The text of the Yoga Korunta “was imparted to Sri T. Krishnamacharya in the early 1900’s by his Guru Rama Mohan Brahmachari, and was later passed down to Pattabhi Jois during the duration of his studies with Krishnamacharya, beginning in 1927” Since 1948, Pattabhi Jois has been teaching Ashtanga yoga from his yoga shala, the Ashtanga Yoga Research Institute, according to the sacred tradition of Guru Parampara [disciplic succession].
Ashtanga yoga literally means “eight-limbed yoga,” as outlined by the sage Patanjali in the Yoga Sutras. According to Patanjali, the path of internal purification for revealing the Universal Self consists of the following eight spiritual practices:
- Yama [moral codes]
- Niyama [self-purification and study]
- Asana [posture]
- Pranayama [breath control]
- Pratyahara [sense control]
- Dharana [concentration]
- Dhyana [meditation]
- Samadhi [absorption into the Universal]
The first four limbs—yama, niyama, asana, pranayama—are considered external cleansing practices. According to Pattabhi Jois, defects in the external practices are correctable.
However, defects in the internal cleansing practices—pratyahara, dharana, dhyana—are not correctable and can be dangerous to the mind unless the correct Ashtanga yoga method is followed (Stern and Summerbell 35). For this reason, Pattabhi Jois emphasizes that the “Ashtanga Yoga method is Patanjali Yoga” (Flynn).
“The purpose of vinyasa is for internal cleansing” (“Ashtanga Yoga”).

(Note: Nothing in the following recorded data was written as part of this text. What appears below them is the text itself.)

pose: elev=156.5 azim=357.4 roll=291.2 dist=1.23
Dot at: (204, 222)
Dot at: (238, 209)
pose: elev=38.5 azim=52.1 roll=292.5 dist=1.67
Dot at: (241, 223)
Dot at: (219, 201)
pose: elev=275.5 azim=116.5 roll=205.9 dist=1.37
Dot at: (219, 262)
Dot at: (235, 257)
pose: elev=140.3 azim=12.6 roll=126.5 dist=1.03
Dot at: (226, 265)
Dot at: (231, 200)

Synchronizing breathing and movement in the asanas heats the blood, cleaning and thinning it so that it may circulate more freely. Improved blood circulation relieves joint pain and removes toxins and disease from the internal organs. The sweat generated from the heat of vinyasa then carries the impurities out of the body. Through the use of vinyasa, the body becomes healthy, light and strong (“Ashtanga Yoga”).
Whilst practicing Ashtanga yoga, one must observe
- Tristhana: the union of “three places of attention or action: posture, breathing system and looking place.

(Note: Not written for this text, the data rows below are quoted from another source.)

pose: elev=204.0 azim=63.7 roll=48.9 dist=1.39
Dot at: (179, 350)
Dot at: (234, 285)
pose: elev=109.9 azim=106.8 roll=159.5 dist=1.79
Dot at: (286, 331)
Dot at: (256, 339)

- Posture or Asana ”the method for purifying and strengthening the body
- Breathing - the technique performed with vinyasa is called ujjayi or victorious breath
- Bandhas are essential components of the ujjayi breathing technique. Bandha means “lock” or “seal” (Scott 21). The purpose of bandha is to unlock pranic energy and direct it into the 72,000 nadi [energy channels] of the subtle body.
- Dristhi - the gazing point on which one focuses while performing the asana (“Ashtanga Yoga”).
Practicing asana for many years with correct vinyasa and tristhana gives the student the clarity of mind, steadiness of body, and purification of the nervous system to begin the prescribed pranayama practice (Flynn). “Through the practice of pranayama, the mind becomes arrested in a single direction and follows the movement of the breath” (Jois 2002 23). Pranayama forms the foundation for the internal cleansing practices of Ashtanga yoga(Flynn).
The four internal cleansing practices—pratyahara, dharana, dhyana, and samadhi—bring the mind under control. When purification is complete and mind control occurs, the Six Poisons surrounding the spiritual heart [kama (desire), krodha (anger), moha (delusion), lobha (greed), matsarya (sloth), and mada(envy)]—”will, one by one, go completely”, revealing the Universal Self. In this way, the correct, diligent practice of
Ashtanga Yoga under the direction of a Guru “with a subdued mind unshackled from the external and internal sense organs” (Jois 2002 22) eventually leads one to the full realization of Patanjali’s eight-limbed yoga.